> [About this exercise]: Every record must reappear in the answer exactly as given.

▬▬▬▬▬▬

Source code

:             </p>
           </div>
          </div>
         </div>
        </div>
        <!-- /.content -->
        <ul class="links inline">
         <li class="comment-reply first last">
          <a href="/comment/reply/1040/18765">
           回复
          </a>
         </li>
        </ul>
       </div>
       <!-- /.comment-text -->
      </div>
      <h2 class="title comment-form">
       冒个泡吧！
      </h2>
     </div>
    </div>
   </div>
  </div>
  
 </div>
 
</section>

▬▬▬▬▬▬

> [Response box]:
Source code

:             </p>
           </div>
          </div>
         </div>
        </div>
        <!-- /.content -->
        <ul class="links inline">
         <li class="comment-reply first last">
          <a href="/comment/reply/1040/18765">
           回复
          </a>
         </li>
        </ul>
       </div>
       <!-- /.comment-text -->
      </div>
      <h2 class="title comment-form">
       冒个泡吧！
      </h2>
     </div>
    </div>
   </div>
  </div>
  
 </div>
 
</section>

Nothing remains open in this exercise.